L’Ascension, un vide à célébrer
Fête-t-on un départ ? Une absence ? Ne devrait-on pas, ce jour-là, pleurer et se lamenter, et supprimer le congé qui nous procure repos, divertissements et réjouissances ? Pourquoi donc est-ce si important de fêter l’Ascension ? Ne devrait-on pas plutôt fêter directement Pentecôte, et oublier l’Ascension ?
Je crois que l’Ascension, unique parmi toutes les fêtes chrétiennes, célèbre l’attente. Elle célèbre, dans les deux sens du terme; elle fait mémoire d’un événement passé qui donne du sens à ce que nous pouvons vivre aujourd’hui, et elle se réjouit. Nous pouvons nous réjouir de ce temps d’attente, symbolisé par ces dix jours qui séparent l’Ascension et Pentecôte, le départ de Jésus et l’arrivée du Saint-Esprit.
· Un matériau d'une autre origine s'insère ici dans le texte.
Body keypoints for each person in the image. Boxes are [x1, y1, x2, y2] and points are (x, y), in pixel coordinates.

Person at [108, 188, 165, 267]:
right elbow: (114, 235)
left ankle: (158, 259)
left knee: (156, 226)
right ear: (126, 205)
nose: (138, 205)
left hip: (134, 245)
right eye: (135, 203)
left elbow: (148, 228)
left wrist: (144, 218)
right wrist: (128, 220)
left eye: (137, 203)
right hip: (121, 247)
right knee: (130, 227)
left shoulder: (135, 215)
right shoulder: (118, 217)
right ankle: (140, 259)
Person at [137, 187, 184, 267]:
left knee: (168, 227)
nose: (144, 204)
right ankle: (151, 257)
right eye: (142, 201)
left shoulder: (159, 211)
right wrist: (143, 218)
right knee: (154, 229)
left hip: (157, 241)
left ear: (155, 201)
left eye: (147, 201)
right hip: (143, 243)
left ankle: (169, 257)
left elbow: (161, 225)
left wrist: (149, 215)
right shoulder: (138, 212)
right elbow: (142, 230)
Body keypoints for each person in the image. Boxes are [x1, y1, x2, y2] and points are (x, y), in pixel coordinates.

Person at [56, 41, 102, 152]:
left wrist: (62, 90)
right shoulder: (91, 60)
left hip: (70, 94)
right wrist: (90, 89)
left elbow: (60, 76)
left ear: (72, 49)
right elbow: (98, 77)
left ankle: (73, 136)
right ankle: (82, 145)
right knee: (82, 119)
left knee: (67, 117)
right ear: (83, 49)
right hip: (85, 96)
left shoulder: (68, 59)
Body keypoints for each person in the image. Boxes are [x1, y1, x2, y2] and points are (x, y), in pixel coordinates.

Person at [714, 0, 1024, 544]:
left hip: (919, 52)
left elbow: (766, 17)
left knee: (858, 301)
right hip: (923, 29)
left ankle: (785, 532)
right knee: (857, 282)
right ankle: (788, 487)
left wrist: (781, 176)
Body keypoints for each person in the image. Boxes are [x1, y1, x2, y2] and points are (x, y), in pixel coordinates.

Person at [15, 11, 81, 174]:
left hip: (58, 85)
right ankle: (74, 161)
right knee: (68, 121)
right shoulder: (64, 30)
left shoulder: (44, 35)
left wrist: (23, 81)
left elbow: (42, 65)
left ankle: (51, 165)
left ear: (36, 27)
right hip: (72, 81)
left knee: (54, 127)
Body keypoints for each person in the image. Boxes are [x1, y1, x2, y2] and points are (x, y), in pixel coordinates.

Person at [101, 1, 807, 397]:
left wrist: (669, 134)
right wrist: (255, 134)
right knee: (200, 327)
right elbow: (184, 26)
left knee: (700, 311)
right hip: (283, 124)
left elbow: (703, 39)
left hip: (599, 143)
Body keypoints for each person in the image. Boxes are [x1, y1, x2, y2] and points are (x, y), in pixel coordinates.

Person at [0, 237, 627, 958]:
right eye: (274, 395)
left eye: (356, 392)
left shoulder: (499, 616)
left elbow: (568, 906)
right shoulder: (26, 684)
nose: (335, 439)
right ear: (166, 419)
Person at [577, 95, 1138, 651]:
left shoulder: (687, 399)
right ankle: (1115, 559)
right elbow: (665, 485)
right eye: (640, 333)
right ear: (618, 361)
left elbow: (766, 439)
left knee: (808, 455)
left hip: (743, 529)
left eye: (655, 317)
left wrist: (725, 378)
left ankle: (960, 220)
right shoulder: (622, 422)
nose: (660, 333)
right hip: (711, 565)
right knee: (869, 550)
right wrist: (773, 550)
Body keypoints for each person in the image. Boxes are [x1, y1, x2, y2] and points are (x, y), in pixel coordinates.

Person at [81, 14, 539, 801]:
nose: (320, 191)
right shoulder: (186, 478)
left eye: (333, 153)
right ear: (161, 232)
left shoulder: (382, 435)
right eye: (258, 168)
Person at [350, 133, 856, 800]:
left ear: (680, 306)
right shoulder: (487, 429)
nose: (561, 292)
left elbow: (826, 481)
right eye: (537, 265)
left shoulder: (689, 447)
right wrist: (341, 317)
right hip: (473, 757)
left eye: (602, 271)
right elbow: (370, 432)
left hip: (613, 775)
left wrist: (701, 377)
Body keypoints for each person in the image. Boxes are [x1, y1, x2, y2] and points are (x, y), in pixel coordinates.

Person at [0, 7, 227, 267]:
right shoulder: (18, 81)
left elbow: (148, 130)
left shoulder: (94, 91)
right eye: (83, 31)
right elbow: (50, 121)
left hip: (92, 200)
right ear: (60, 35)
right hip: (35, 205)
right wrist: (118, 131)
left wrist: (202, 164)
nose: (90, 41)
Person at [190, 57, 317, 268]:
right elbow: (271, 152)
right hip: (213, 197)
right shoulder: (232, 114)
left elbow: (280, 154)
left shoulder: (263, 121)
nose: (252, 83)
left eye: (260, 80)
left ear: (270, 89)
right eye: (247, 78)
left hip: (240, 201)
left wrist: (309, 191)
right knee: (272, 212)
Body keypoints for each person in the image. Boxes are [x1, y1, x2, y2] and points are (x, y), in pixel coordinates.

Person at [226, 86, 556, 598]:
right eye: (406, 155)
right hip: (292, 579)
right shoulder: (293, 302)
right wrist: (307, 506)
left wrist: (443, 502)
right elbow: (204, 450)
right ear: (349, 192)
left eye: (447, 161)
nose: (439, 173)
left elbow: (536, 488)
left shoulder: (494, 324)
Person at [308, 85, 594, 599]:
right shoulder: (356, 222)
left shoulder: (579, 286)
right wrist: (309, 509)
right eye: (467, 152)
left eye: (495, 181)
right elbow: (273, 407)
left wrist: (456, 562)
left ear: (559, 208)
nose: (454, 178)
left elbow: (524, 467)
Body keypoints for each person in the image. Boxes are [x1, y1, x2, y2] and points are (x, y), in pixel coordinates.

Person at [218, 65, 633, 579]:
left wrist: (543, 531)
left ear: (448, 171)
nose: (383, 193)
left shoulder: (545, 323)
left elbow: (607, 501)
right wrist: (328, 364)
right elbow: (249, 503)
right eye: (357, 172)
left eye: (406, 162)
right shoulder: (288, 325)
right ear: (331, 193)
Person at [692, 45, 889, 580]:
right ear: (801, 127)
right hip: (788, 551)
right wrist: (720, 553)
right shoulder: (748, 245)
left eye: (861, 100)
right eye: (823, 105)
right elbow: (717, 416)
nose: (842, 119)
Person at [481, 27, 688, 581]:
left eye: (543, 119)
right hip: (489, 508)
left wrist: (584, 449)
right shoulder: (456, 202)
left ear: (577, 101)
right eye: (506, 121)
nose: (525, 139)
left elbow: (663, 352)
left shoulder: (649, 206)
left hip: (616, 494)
Ce temps d’attente nous renvoie à tous ces moments où, dans notre vie spirituelle, nous avons l’impression qu’il ne se passe plus rien. Ça peut être quelques jours, ça peut être quelques mois, ça peut même être des années. Dans ces moments-là, nous avons l’impression d’être un peu secs, de ne plus rien découvrir de nouveau, de ne plus rien éprouver. De tourner en rond, de nous heurter sempiternellement aux mêmes difficultés, de buter sur les mêmes questions, d’être comme engourdis dans notre foi.
Eh bien, ces moments d’attente, de vide, que nous supportons bon gré mal gré, dont nous espérons généralement qu’ils seront les plus brefs et les moins nombreux possible, nous pouvons nous en réjouir. Qui l’eût cru? Oui, nous en réjouir. Parce qu’ils sont aussi indispensables à notre vie spirituelle que les moments d’exaltation ou d’exultation. Ils nous permettent de nous apaiser sur le plan émotionnel.
Ils nous permettent de faire le point calmement. Et tous les navigateurs savent combien c’est important de faire le point de temps en temps si on veut garder la route. Ces moments d’attente nous permettent de repenser à ce que nous avons vécu dans notre foi, à ce que nous avons appris; de remâcher, de ruminer toutes ces choses pour tirer parti du moindre élément, afin d’être nourris en profondeur et en durée.
Se rappeler, c’est s’enraciner. Quand nous sommes dans l’action, notre mémoire est en veilleuse. Elle ne peut être activée que dans ces temps d’attente, de vide apparent, de relâche.
Fêter l’Ascension, c’est important, parce que cette fête nous dit qu’ils sont bons pour nous, ces moments d’attente, où tout est, sans mauvais jeu de mots, comme suspendu. Oui, ces moments mornes, plats, parfois un peu douloureux, nous sont avantageux, même si nous ne les ressentons pas comme tels.
L’Ascension, fête de l’entre-deux, de la mémoire et de l’attente, nous rappelle qu’il est nécessaire que le terrain de notre cœur soit préparé pour l’accueil de l’Esprit, pour la fête de Pentecôte, la fête de la nouvelle création.